Sandy Pond sacrifice

Would industry be as quick to use natural ponds as tailings impoundments if they had to pay full market value?

I remember when Provincial Parks gave out the excellent “Trees and Shrubs of Newfoundland” for free to any park visitor. This wonderful little book, written and illustrated by Glen Ryan, provides an easily understood introduction to plant identification. Yet, because it was free, recipients gave the book little value. It was not unusual for me to see abandoned copies littering campsites or partially burned in fire pits. Once a nominal fee of five dollars was charged for the book, this abuse disappeared. No one was going to pay for a book and then throw it away. The book never changed – just people’s appreciation of its value.

Court challenge failed

Recently, the Sandy Pond Alliance to Protect Canadian Waters lost its court case in the Supreme Court of Canada. The alliance, comprised of groups like the Sierra Club of Canada, the Council of Canadians and the Natural History Society of Newfoundland and Labrador, is opposed to the use of natural ponds and lakes as tailings impoundments.

Mines use a lot of water. In the past, mining companies were required to construct artificial impoundments to catch and hold this water, which – everyone admits – is contaminated. In 2002, however, the Government of Canada amended the Fisheries Act to allow companies to use natural ponds and lakes (you will hear this amendment called “Schedule 2” or the “Metal Mining Effluent Regulation”). It should come as no surprise that our Province was the first in line to apply this amendment. Now that the “dam has broke” (sorry), mining companies across Canada are lining up for permission to use natural bodies of water. Some sources report that 20 ponds and lakes are under threat.

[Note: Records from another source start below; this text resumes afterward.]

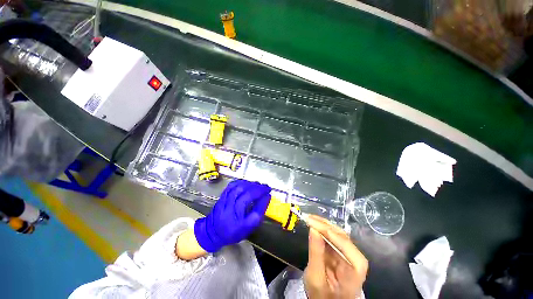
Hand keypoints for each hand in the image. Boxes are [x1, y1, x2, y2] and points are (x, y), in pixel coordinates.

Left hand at [194, 179, 270, 251]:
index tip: (269, 191)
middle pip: (245, 193)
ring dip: (250, 184)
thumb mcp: (249, 226)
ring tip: (258, 184)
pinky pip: (232, 185)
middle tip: (265, 187)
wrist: (213, 232)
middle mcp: (230, 209)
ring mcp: (225, 201)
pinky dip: (241, 182)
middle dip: (257, 188)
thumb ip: (259, 211)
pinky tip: (247, 182)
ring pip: (238, 187)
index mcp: (238, 220)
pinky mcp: (222, 196)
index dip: (261, 195)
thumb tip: (267, 197)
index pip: (252, 204)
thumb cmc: (234, 231)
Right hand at [304, 215, 368, 298]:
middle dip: (327, 228)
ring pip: (340, 235)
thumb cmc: (320, 295)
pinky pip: (333, 237)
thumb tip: (313, 229)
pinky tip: (315, 223)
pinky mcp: (340, 251)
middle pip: (346, 241)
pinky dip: (323, 229)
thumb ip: (315, 254)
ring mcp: (348, 255)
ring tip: (311, 218)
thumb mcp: (315, 278)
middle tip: (310, 219)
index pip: (353, 257)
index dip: (339, 241)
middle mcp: (355, 263)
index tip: (319, 229)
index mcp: (354, 277)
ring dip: (325, 225)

Artificial tailings ponds can also be an environmental liability

The appeal for industry is obvious. Some believe that using natural bodies of water is actually safer because lakes and ponds “do not leak, compared to the manmade structure…” The first part of this statement leaves me scratching my head – very little in the natural world is completely unconnected with anything else. But I certainly agree with the second part. Artificial tailings ponds do break, and we don’t have to look far for an example. In December 2012, a dam associated with the tailings pond for the abandoned Gullbridge mine site near South Brook broke. South Brook’s water supply was threatened and residents were forced to rely on bottled water. Thankfully, no contamination has been detected. Millions of dollars in taxpayers’ money is required to fix the problem since the Gullbridge mine is considered an “orphaned mine” (e.g. no company is being held responsible).

Money is the bottom line

Industry advocates stress that environmental safety is the primary goal. I find this disingenuous at best. In the Sandy Pond case, reports put the price tag of an artificial tailings pond at $490 million while the use of Sandy Pond would cost $62 million. That gives industry 430 million reasons to dump hundreds of thousands of tonnes of mining reside in the Pond. If it cost more to use natural bodies of water, we wouldn’t be having this debate. This is not a blanket tirade against mining. The industry is essential to our economy and way of life. It just seems to me that there must be a better way.

Personally, while I am horrified at the loss of Sandy Pond, I have bigger questions. Where do we stop? Do we have a limit on the number of lakes we’ll sacrifice? Is there a magic figure of jobs or revenue that would necessitate the destruction of a lake? In her recent judgement, Justice Elizabeth Heneghan said, “The will of the people, with respect to (Schedule 2), can be expressed at the ballot box.” In my opinion, this use of our aquatic legacy deserves a referendum, rather than hope it will become an issue in a federal or provincial election.

Did industry pay anything for Sandy Pond?

I would have an easier time swallowing the loss of Sandy Pond if I knew that Vale was paying market value for the pond. Market value is usually defined by something called “highest and best use”. In other words, the value of a property is determined by the most expensive thing it could potentially be used for. I won’t hazard a guess at the highest and best use of Sandy Pond except to say that I’m fairly confident that it would be higher than “zero”. That’s what Vale paid the people of Newfoundland and Labrador for this pond. I can find no reference to any specific real estate transaction for the pond. Maybe it was part of the benefits agreement signed with the provincial government, but I doubt it. If there was such a transaction, it would have been made public. Until industry is required to pay fair market value for these ponds and lakes, they will continue to vigorously use Schedule 2 of the Fisheries Act to obtain them for use in dumping contaminated water.

I applaud the work of the Sandy Pond Alliance. They may have lost one battle but the war can still be won. Requiring industry to pay market value for these natural bodies of water would, ultimately, force them to find a better solution.